Description of the dataset

The dataset can be uploaded in a mysql database. The CREATE statements for the corresponding tables (each file = one table) can be found in the file tables.sql.

The dataset consists of seven files:

These are tab-separated files which have the following columns:

Files tas and tas_spam

Tag ASsignments: Fact table; who attached which tag to which resource/content

  1. user (number; user names are anonymized)
  2. tag
  3. content_id (matches bookmark.content_id or bibtex.content_id)
  4. content_type (1 = bookmark, 2 = bibtex)
  5. date

Files bookmark and bookmark_spam

Dimension table for bookmark data

  1. content_id (matches tas.content_id)
  2. url_hash (the URL as md5 hash)
  3. url
  4. description
  5. extended description
  6. date

Files bibtex and bibtex_spam

Dimension table for BibTeX data

  1. content_id (matches tas.content_id)
  2. journal volume
  3. chapter
  4. edition
  5. month
  6. day
  7. booktitle
  8. howPublished
  9. institution
  10. organization
  11. publisher
  12. address
  13. school
  14. series
  15. bibtexKey (the bibtex key (in the @... line))
  16. url
  17. type
  18. description
  19. annote
  20. note
  21. pages
  22. bKey (the "key" field)
  23. number
  24. crossref
  25. misc
  26. bibtexAbstract
  27. simhash0 (hash for duplicate detection within a user -- strict -- (obsolete))
  28. simhash1 (hash for duplicate detection among users -- sloppy --)
  29. simhash2 (hash for duplicate detection within a user -- strict --)
  30. entrytype
  31. title
  32. author
  33. editor
  34. year

File user

Mapping of non-spammer / spammer for each user. This file can be used for spam classification.

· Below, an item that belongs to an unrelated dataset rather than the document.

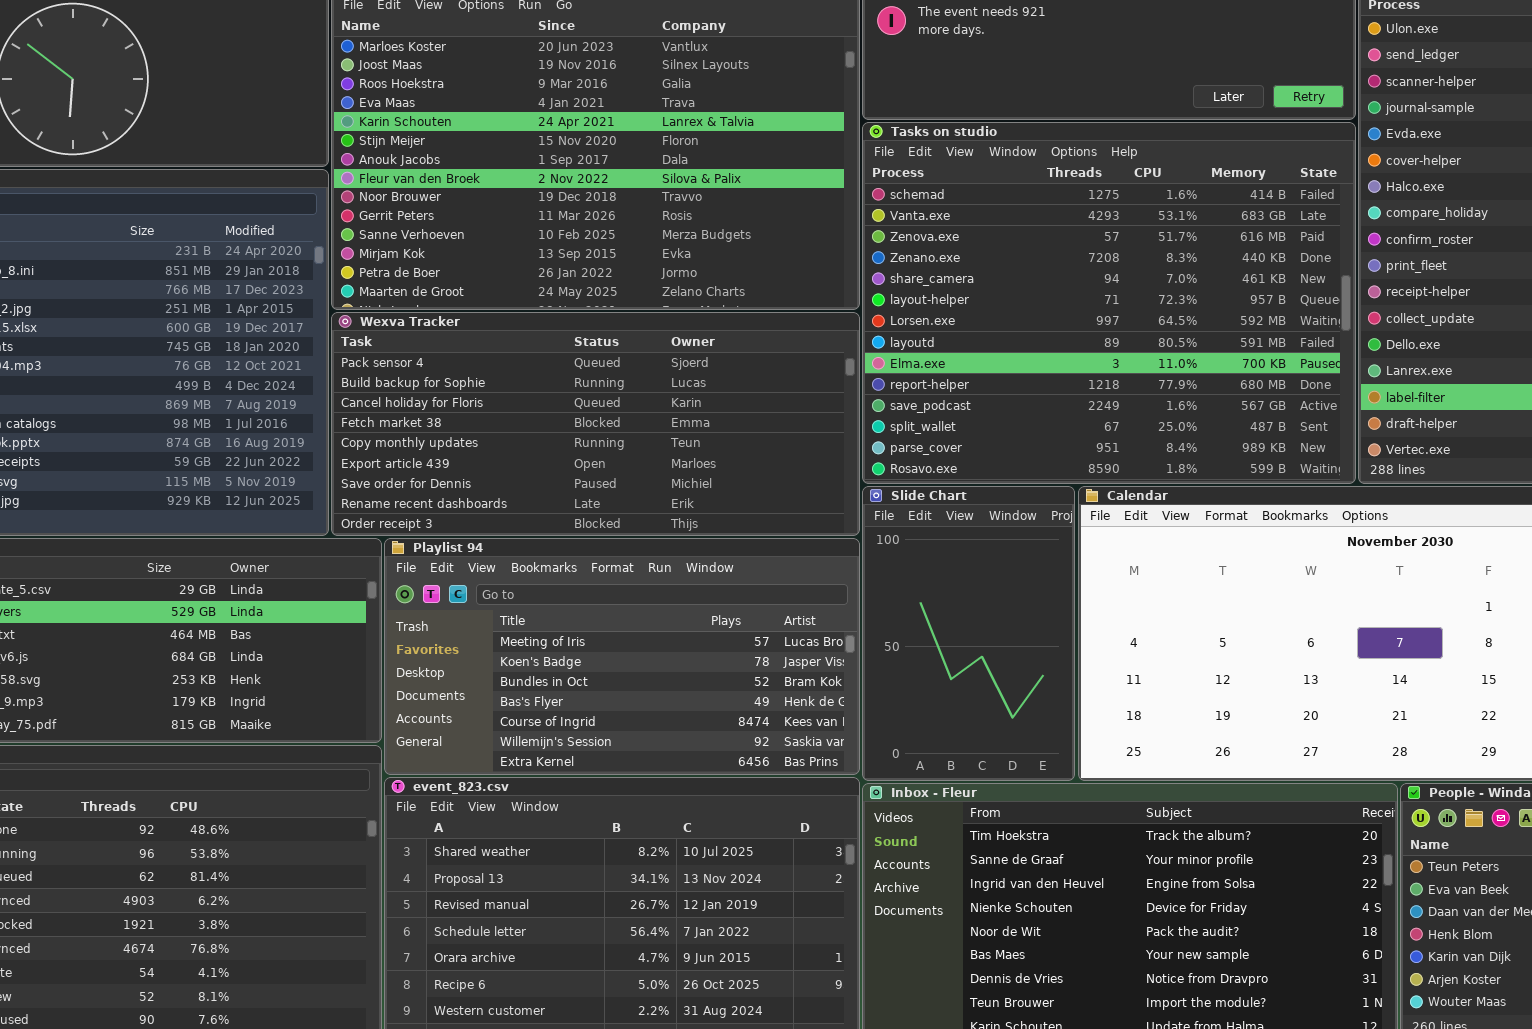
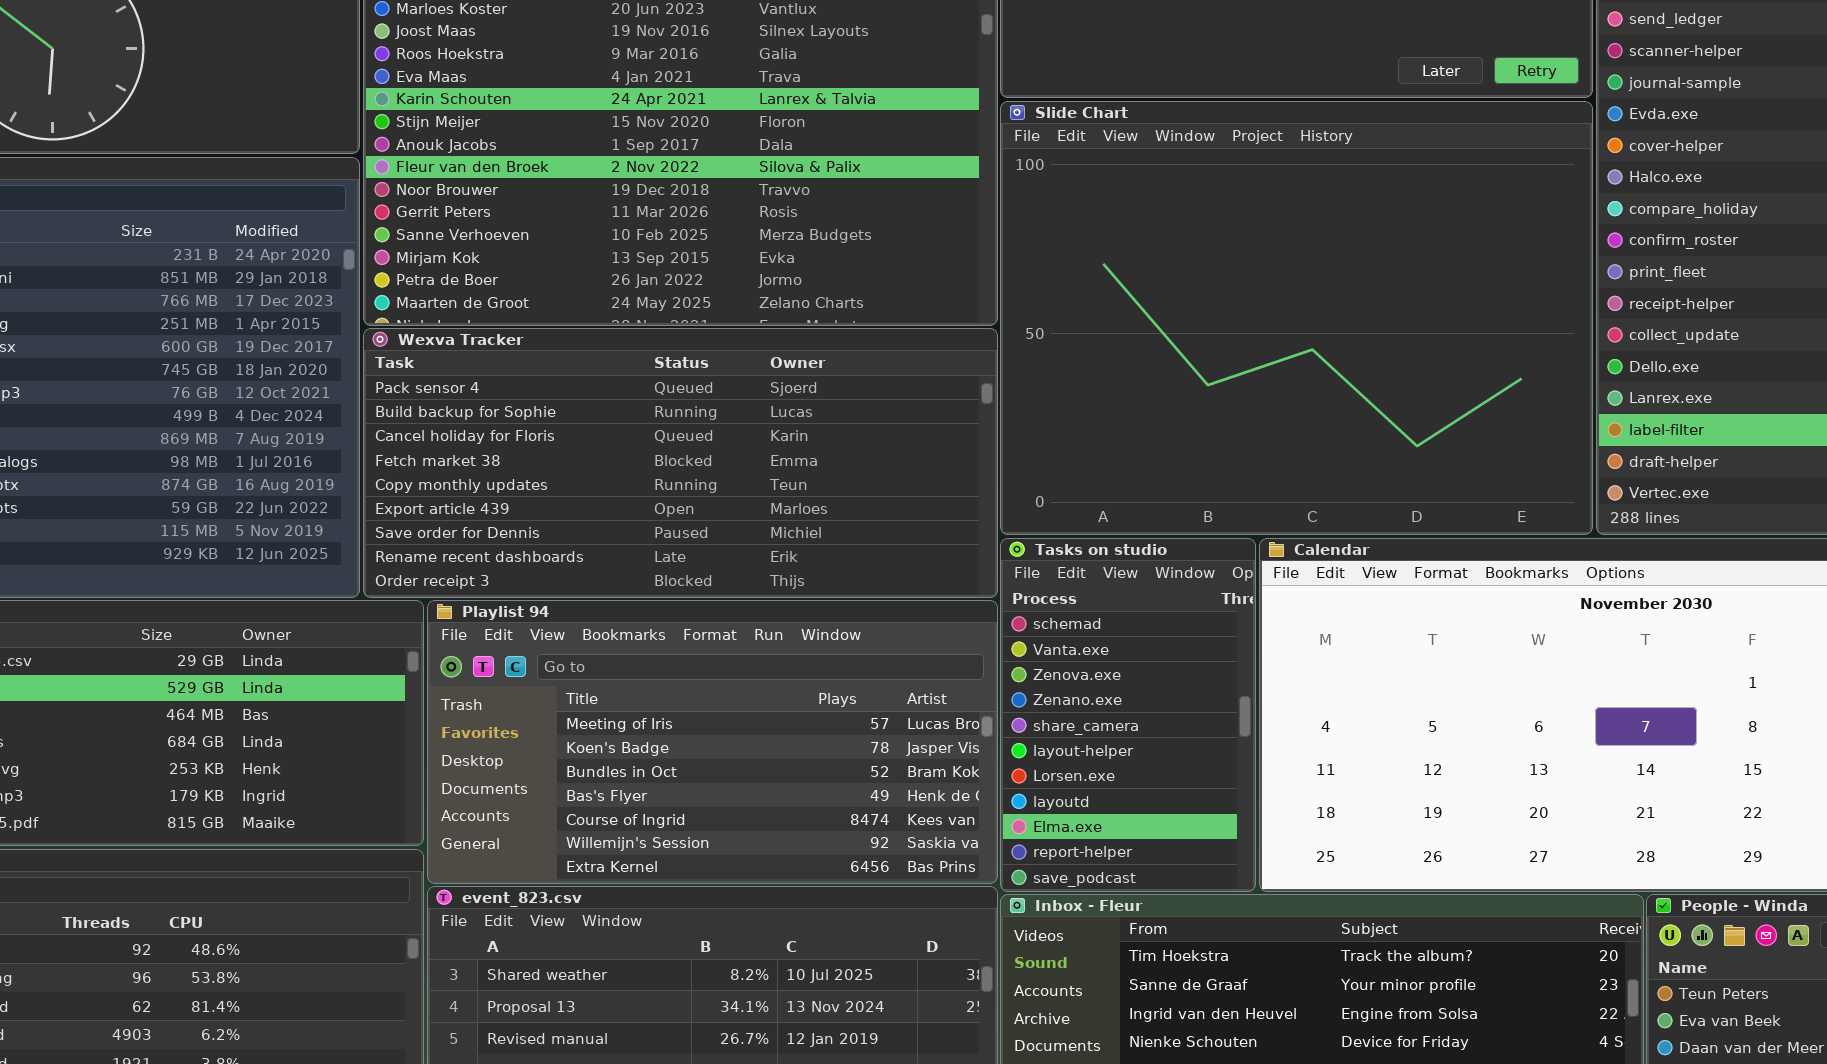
Tasks on studio: [862,122,1356,484] -> [1000,538,1256,892], moved, resized
Slide Chart: [862,486,1075,781] -> [1000,101,1593,535], moved, resized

  1. user (matches tas.user)
  2. spam flag (0 = non-spammer, 1 = spammer)

Size of Files

Number of lines in files:

  1. tas 816,197 / tas_spam 13,258,759
  2. bookmark 181,833 / bookmark_spam 2,059,991
  3. bibtex 219,417 / bibtex_spam 716
  4. user_spam 31,715

Additional Files

For the tag recommender competition, the tas table of the test dataset will not contain tags, as it is the task to predict these tags. The tas table of the test dataset contains for every post only one line having the tag null. No information about the actual number of tas will by given.

You can download a version of the training tas file converted to the descibed format here: tas_testing_recommender.gz.